* Start Extract provided *

“And the sixth angel sounded, and I heard a voice from the four horns of the golden altar which is before God, 14 Saying to the sixth angel which had the trumpet, Loose the four angels which are bound in the great river Euphrates. 15 And the four angels were loosed, which were prepared for an hour, and a day, and a month, and a year, for to slay the third part of men. 16 And the number of the army of the horsemen were two hundred thousand thousand: and I heard the number of them. 17 And thus I saw the horses in the vision, and them that sat on them, having breastplates of fire, and of jacinth, and brimstone: and the heads of the horses were as the heads of lions; and out of their mouths issued fire and smoke and brimstone. 18 By these three was the third part of men killed, by the fire, and by the smoke, and by the brimstone, which issued out of their mouths. 19 For their power is in their mouth, and in their tails: for their tails were like unto serpents, and had heads, and with them they do hurt.” (Revelation 9:13-19)
As I have attempted to show in my “Revelation 9’s Locusts Are Not Revolution 9’s Beatles” series of blog posts the events of Revelation chapter 9 are not still future and are not to be fulfilled in a short period of time (e.g. within 7 years or 3.5 years). Neither did the prophesied events symbolized happen in or prior to 70 AD. The prophesied woes properly interpreted are SYMBOLICALLY associated with Islam. The first phase of its growth represented the fulfillment of the fifth trumpet “woe” and and the Ottoman Empire represented the fulfillment of the sixth trumpet “woe”. The Islam of the Middle Ages. This is what many Baptists and Protestants of the past believed. I’m not advocating anything new or arbitrary. As a new believer who was “dispensationally-inclined” (and consequently “hermeneutically challenged”) I used to think that the sixth trumpet pointed toward something still future : a massive army of 200 million Chinese soldiers riding on horses. I thank the Lord that my prophetic thinking has improved over the years through fear of the Lord which is the beginning of the wisdom (Proverbs 1:7) we need to properly interpret Revelation and other prophetic Scriptures. I will quote here some God-fearing Bible commentators/teachers used by the Lord (Ephesians 4:11) to help me better grasp these symbolic passages:
On the application of this passage to the Turks Mr. Daubuz justly remarks, that “from their first appearance the Ottomans have affected to wear warlike apparel of scarlet, blue, and yellow – a descriptive trait the more marked from its contrast to the military appearance of the Greeks, Franks, or Saracens contemporarily.” Mr. Elliott adds: “It only needs to have seen the Turkish cavalry (as they were before the late innovations), whether in war itself, or in the djerrid war‘s mimicry, to leave an impression of the absolute necessity of some such notice of their rich and varied colorings, in order to give in description at all a just impression of their appearance”

* End Extract provided *

### [Work to do]
a – Decide whether each statement below agrees with the commentary on Revelation 9 above. Answer yes or no for each, and quote the exact words of the commentary that decide it.
(i) The writer holds that the events of Revelation chapter 9 took place in or before 70 AD.
(ii) The writer connects the sixth trumpet woe with the Ottoman Empire.
(iii) The quoted verses give the number of the army of horsemen as two hundred thousand thousand.
b – According to Mr. Daubuz in the commentary on Revelation 9, what colors of warlike apparel have the Ottomans worn since their first appearance?

* Start Recorded information *

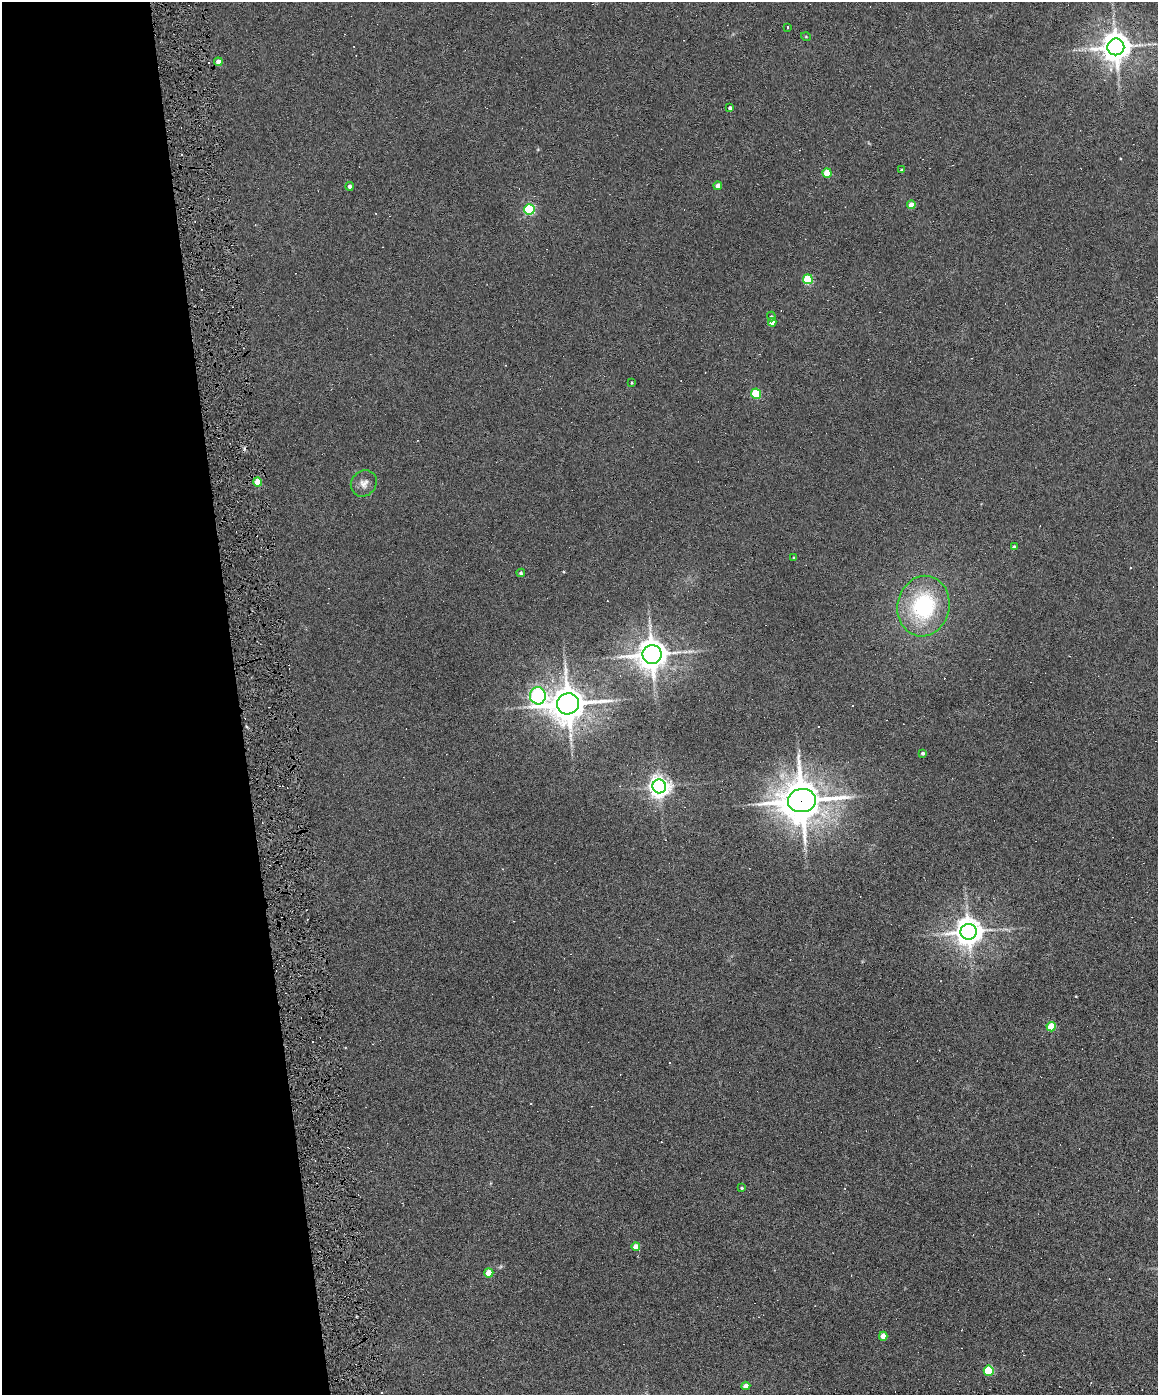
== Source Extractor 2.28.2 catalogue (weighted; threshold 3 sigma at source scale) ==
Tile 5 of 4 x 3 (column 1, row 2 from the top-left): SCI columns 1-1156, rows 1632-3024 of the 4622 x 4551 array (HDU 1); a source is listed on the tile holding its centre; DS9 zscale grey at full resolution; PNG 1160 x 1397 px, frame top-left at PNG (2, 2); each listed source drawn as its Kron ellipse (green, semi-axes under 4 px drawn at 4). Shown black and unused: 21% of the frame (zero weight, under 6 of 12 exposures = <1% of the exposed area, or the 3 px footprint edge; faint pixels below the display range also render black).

* End Recorded information *

### [Final results]
a –
(i) No: "Neither did the prophesied events symbolized happen in or prior to 70 AD."
(ii) Yes: "the Ottoman Empire represented the fulfillment of the sixth trumpet “woe”"
(iii) Yes: "the number of the army of the horsemen were two hundred thousand thousand"

b – Scarlet, blue, and yellow.